— WHAT TO WORK ON —
Copy the entries line for line, starting at the very first line and ending at the line that contains "con vuelos directos".

— STUDY MATERIAL —
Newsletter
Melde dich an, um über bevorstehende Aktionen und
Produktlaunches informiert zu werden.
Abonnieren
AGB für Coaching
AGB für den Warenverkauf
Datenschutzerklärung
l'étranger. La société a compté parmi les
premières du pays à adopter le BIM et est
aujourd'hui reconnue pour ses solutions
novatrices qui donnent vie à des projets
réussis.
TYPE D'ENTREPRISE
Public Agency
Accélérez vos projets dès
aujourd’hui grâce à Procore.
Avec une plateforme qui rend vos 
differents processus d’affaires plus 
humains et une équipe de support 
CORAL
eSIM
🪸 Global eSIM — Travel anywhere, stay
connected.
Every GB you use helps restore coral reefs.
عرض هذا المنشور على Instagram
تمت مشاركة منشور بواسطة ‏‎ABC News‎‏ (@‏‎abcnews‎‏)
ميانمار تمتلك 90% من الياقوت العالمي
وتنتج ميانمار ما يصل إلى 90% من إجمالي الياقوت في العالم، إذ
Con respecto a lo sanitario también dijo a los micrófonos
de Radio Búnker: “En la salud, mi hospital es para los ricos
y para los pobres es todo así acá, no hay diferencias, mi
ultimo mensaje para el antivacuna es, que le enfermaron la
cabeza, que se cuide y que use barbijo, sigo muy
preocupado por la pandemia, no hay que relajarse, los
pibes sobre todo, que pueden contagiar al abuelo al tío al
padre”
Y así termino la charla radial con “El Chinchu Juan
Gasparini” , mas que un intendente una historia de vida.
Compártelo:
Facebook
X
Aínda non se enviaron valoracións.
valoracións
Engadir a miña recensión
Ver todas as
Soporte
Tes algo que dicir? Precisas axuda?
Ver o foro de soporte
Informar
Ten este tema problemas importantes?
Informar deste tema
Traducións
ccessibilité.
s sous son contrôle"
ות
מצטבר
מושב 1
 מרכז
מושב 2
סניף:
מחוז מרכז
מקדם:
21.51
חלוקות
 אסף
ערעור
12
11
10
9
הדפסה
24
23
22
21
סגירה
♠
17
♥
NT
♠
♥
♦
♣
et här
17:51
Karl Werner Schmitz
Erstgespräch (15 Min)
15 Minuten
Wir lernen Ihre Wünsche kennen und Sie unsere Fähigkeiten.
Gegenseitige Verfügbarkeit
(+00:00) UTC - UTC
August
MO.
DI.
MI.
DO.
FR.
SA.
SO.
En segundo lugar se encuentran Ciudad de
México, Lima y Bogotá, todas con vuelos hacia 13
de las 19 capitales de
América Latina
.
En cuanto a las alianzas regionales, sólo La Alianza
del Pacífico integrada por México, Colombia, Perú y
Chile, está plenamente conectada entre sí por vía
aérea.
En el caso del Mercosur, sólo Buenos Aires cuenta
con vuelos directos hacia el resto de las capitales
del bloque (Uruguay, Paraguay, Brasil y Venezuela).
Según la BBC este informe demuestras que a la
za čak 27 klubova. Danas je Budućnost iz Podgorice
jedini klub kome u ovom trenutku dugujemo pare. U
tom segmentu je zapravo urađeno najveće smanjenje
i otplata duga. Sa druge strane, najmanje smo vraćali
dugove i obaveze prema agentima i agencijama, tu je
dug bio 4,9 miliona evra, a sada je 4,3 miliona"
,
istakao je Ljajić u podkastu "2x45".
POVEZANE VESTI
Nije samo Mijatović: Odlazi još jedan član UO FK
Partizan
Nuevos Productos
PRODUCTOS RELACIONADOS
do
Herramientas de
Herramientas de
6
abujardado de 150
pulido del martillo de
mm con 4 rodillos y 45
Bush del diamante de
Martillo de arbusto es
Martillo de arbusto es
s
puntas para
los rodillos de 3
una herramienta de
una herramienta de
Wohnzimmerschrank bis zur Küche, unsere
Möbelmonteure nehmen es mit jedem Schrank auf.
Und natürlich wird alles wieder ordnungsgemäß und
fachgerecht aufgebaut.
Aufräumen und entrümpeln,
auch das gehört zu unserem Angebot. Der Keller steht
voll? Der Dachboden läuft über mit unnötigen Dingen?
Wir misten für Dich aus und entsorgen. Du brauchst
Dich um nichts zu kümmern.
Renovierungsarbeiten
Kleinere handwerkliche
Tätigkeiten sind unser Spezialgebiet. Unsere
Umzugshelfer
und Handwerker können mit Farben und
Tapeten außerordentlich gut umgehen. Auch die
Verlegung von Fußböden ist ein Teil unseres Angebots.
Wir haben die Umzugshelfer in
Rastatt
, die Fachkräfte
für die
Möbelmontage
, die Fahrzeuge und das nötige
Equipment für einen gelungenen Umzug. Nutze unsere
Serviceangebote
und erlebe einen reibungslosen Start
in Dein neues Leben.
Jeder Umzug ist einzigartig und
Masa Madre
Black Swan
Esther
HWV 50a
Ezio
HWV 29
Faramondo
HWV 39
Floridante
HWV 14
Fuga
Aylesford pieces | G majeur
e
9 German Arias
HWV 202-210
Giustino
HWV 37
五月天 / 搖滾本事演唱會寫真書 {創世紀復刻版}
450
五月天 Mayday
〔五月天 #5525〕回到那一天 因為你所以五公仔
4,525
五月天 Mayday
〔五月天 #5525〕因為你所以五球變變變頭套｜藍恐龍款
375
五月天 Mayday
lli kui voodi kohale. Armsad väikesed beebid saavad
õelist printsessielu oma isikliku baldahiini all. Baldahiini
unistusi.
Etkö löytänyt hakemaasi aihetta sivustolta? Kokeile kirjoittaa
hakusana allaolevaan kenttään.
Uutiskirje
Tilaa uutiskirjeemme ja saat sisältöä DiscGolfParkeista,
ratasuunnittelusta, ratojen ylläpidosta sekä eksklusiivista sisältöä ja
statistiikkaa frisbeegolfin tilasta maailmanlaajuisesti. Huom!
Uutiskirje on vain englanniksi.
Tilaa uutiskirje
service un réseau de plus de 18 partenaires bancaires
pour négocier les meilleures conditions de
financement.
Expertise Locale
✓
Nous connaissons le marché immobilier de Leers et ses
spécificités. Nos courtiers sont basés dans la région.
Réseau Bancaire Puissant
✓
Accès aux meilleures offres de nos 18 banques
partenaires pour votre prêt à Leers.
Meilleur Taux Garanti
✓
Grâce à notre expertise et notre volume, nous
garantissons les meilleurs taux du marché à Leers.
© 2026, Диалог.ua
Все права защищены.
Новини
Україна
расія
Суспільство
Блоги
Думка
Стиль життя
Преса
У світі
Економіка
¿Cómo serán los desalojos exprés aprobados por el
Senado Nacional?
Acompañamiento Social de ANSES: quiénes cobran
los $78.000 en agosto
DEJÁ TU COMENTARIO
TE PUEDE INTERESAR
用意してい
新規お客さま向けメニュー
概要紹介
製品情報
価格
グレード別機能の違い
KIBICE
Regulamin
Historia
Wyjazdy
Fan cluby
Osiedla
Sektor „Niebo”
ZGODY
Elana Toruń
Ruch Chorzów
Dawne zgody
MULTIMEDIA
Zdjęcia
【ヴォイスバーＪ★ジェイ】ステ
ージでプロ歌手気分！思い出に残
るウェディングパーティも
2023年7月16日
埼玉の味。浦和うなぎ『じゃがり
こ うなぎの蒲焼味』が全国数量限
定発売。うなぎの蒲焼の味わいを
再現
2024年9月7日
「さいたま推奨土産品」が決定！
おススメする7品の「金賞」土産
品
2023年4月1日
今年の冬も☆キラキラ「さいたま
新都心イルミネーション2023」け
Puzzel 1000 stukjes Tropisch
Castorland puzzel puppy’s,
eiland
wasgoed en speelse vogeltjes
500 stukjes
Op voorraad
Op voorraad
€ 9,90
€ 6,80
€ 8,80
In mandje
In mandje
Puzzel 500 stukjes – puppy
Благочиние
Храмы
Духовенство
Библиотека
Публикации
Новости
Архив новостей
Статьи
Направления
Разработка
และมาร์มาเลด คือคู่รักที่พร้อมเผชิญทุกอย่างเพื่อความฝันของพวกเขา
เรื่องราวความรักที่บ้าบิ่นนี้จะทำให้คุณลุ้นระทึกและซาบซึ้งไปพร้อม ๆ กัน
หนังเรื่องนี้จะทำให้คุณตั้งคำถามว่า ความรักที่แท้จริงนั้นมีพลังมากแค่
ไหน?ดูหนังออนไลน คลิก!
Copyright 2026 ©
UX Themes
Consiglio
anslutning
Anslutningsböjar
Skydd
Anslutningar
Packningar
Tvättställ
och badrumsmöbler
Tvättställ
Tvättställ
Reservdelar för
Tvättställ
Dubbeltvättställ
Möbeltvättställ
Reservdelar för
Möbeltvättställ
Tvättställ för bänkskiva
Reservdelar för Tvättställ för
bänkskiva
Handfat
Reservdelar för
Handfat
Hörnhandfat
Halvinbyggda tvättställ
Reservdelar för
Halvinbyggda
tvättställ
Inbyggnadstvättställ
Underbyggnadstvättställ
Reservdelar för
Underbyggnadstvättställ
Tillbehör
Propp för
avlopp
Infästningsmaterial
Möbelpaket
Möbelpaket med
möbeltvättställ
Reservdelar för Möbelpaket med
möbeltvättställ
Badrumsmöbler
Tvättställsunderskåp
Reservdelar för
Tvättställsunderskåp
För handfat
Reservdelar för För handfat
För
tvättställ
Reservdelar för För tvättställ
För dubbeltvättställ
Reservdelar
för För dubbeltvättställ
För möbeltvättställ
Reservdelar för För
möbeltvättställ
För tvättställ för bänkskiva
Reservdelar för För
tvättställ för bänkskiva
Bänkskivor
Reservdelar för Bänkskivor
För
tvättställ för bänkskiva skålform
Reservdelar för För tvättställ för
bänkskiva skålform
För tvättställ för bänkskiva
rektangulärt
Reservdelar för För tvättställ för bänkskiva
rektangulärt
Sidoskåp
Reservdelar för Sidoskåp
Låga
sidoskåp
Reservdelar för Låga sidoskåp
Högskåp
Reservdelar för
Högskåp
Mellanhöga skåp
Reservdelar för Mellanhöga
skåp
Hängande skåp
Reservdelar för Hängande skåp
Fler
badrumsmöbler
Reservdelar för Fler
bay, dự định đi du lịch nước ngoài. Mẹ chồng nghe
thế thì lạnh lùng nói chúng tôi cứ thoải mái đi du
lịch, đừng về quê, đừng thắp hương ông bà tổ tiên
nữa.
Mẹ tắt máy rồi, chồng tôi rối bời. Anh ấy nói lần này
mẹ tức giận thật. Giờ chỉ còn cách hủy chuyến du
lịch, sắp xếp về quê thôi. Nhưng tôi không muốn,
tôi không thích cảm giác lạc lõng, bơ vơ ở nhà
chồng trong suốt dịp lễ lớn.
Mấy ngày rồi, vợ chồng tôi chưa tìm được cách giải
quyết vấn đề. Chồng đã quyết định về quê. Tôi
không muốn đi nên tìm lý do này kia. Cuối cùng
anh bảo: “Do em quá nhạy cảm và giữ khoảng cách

— TASK RESPONSE —
Newsletter
Melde dich an, um über bevorstehende Aktionen und
Produktlaunches informiert zu werden.
Abonnieren
AGB für Coaching
AGB für den Warenverkauf
Datenschutzerklärung
l'étranger. La société a compté parmi les
premières du pays à adopter le BIM et est
aujourd'hui reconnue pour ses solutions
novatrices qui donnent vie à des projets
réussis.
TYPE D'ENTREPRISE
Public Agency
Accélérez vos projets dès
aujourd’hui grâce à Procore.
Avec une plateforme qui rend vos 
differents processus d’affaires plus 
humains et une équipe de support 
CORAL
eSIM
🪸 Global eSIM — Travel anywhere, stay
connected.
Every GB you use helps restore coral reefs.
عرض هذا المنشور على Instagram
تمت مشاركة منشور بواسطة ‏‎ABC News‎‏ (@‏‎abcnews‎‏)
ميانمار تمتلك 90% من الياقوت العالمي
وتنتج ميانمار ما يصل إلى 90% من إجمالي الياقوت في العالم، إذ
Con respecto a lo sanitario también dijo a los micrófonos
de Radio Búnker: “En la salud, mi hospital es para los ricos
y para los pobres es todo así acá, no hay diferencias, mi
ultimo mensaje para el antivacuna es, que le enfermaron la
cabeza, que se cuide y que use barbijo, sigo muy
preocupado por la pandemia, no hay que relajarse, los
pibes sobre todo, que pueden contagiar al abuelo al tío al
padre”
Y así termino la charla radial con “El Chinchu Juan
Gasparini” , mas que un intendente una historia de vida.
Compártelo:
Facebook
X
Aínda non se enviaron valoracións.
valoracións
Engadir a miña recensión
Ver todas as
Soporte
Tes algo que dicir? Precisas axuda?
Ver o foro de soporte
Informar
Ten este tema problemas importantes?
Informar deste tema
Traducións
ccessibilité.
s sous son contrôle"
ות
מצטבר
מושב 1
 מרכז
מושב 2
סניף:
מחוז מרכז
מקדם:
21.51
חלוקות
 אסף
ערעור
12
11
10
9
הדפסה
24
23
22
21
סגירה
♠
17
♥
NT
♠
♥
♦
♣
et här
17:51
Karl Werner Schmitz
Erstgespräch (15 Min)
15 Minuten
Wir lernen Ihre Wünsche kennen und Sie unsere Fähigkeiten.
Gegenseitige Verfügbarkeit
(+00:00) UTC - UTC
August
MO.
DI.
MI.
DO.
FR.
SA.
SO.
En segundo lugar se encuentran Ciudad de
México, Lima y Bogotá, todas con vuelos hacia 13
de las 19 capitales de
América Latina
.
En cuanto a las alianzas regionales, sólo La Alianza
del Pacífico integrada por México, Colombia, Perú y
Chile, está plenamente conectada entre sí por vía
aérea.
En el caso del Mercosur, sólo Buenos Aires cuenta
con vuelos directos hacia el resto de las capitales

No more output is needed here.